**Texto em estudo**
******************************

Poder e Governo
Janja presta solidariedade a Michelle e Damares após ataques: 'Não pode soltar a mão, não importa qual campo ideológico'
Primeira-dama afirmou que a defesa das mulheres precisa ser feita independentemente do campo ideológico
A primeira-dama Janja Lula da Silva prestou solidariedade a Michelle Bolsonaro e Damares Alves (PL-DF) pelos ataques sofridos por ambas após a divulgação de um vídeo em que a ex-primeira-dama conta ter sido maltratada por seu enteado, o senador e presidenciável Flávio Bolsonaro (PL-RJ).
A senadora é uma das principais aliadas de Michelle e saiu em defesa da esposa de Jair Bolsonaro no episódio. Janja afirmou que a defesa das mulheres precisa ser feita independentemente do campo ideológico.
— Primeiro, total solidariedade a elas, qualquer mulher agredida não pode soltar a mão, não importa qual é o campo ideológico delas. É importante que se fale isso. No Pacto Nacional do Feminicídio, falo isso: a misoginia não tem lado. Não tem direita, nem esquerda, conservador ou progressista, é uma onda que vem de todos os lados e atinge todas nós igualmente — disse em entrevista à Folha de São Paulo e ao UOL.
Janja afirmou que a esquerda repudia esse tipo de ataque e que o episódio pode ter despertado as mulheres conservadoras para esse tipo de situação. A primeira-dama também defendeu a aprovação do PL que criminaliza atos de misoginia, em tramitação na Câmara dos Deputados.

******************************

**Extrato dos dados**
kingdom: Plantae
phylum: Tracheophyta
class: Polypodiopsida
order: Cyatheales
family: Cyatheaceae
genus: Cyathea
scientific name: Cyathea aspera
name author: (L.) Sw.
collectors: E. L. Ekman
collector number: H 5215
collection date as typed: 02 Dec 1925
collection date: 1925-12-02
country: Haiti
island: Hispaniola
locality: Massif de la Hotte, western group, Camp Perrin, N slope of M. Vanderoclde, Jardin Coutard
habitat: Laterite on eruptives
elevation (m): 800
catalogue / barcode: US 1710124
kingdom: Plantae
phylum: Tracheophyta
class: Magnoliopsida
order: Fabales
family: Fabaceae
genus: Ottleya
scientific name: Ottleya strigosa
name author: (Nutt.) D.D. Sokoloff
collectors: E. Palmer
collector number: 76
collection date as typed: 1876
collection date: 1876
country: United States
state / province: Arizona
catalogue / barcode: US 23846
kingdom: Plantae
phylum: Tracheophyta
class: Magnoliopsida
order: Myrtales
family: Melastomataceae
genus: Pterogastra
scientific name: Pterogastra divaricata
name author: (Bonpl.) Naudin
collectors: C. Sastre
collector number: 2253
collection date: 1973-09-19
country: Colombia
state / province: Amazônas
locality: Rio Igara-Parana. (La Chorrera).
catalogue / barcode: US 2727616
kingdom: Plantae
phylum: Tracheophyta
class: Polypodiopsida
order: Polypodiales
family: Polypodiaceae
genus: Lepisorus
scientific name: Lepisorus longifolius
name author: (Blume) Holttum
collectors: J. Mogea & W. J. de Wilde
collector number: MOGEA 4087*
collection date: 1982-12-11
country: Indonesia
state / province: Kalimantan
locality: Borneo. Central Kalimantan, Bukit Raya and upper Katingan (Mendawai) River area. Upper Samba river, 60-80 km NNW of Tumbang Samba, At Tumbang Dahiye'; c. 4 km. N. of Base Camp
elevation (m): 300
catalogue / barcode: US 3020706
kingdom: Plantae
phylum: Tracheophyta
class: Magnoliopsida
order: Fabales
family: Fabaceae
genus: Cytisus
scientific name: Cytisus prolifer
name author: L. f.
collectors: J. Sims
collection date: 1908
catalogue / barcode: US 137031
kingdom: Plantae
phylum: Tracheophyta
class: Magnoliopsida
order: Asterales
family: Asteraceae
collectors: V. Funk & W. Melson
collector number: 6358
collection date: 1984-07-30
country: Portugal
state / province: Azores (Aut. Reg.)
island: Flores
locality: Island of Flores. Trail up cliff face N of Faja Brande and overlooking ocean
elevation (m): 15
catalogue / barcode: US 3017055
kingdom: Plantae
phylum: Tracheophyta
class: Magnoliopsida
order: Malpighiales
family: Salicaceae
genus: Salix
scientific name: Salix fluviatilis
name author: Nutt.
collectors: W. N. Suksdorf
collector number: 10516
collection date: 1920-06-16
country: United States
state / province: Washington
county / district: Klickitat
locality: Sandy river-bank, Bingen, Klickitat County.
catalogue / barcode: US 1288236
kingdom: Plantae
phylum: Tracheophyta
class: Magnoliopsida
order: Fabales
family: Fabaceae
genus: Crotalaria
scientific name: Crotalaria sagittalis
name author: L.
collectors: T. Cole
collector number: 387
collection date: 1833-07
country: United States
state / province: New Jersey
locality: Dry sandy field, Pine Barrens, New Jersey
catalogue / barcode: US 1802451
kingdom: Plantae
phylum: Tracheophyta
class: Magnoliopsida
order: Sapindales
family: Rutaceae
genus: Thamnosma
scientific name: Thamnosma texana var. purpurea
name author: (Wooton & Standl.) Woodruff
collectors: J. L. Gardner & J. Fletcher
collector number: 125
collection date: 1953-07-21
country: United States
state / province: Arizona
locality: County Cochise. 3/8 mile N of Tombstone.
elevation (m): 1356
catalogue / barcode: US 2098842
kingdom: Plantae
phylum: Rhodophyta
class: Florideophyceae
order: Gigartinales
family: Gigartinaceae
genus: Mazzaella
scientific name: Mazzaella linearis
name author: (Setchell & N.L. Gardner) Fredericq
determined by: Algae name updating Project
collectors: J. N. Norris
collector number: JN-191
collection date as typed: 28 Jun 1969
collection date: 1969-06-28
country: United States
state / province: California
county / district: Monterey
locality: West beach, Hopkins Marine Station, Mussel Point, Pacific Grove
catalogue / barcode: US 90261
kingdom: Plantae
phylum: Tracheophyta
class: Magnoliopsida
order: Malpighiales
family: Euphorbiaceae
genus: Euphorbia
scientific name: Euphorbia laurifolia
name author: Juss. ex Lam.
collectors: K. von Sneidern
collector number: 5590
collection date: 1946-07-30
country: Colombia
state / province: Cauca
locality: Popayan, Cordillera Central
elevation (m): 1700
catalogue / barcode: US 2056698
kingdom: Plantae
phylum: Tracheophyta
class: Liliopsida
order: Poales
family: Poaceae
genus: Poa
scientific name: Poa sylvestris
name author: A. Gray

******************************

**Tarefa**
Reescreva o trecho da notícia sobre a solidariedade de Janja entre "A senadora é" e "Paulo e ao UOL.", inclusive, trocando "campo ideológico" por "espectro político".

**Resultado abaixo**
A senadora é uma das principais aliadas de Michelle e saiu em defesa da esposa de Jair Bolsonaro no episódio. Janja afirmou que a defesa das mulheres precisa ser feita independentemente do espectro político.
— Primeiro, total solidariedade a elas, qualquer mulher agredida não pode soltar a mão, não importa qual é o espectro político delas. É importante que se fale isso. No Pacto Nacional do Feminicídio, falo isso: a misoginia não tem lado. Não tem direita, nem esquerda, conservador ou progressista, é uma onda que vem de todos os lados e atinge todas nós igualmente — disse em entrevista à Folha de São Paulo e ao UOL.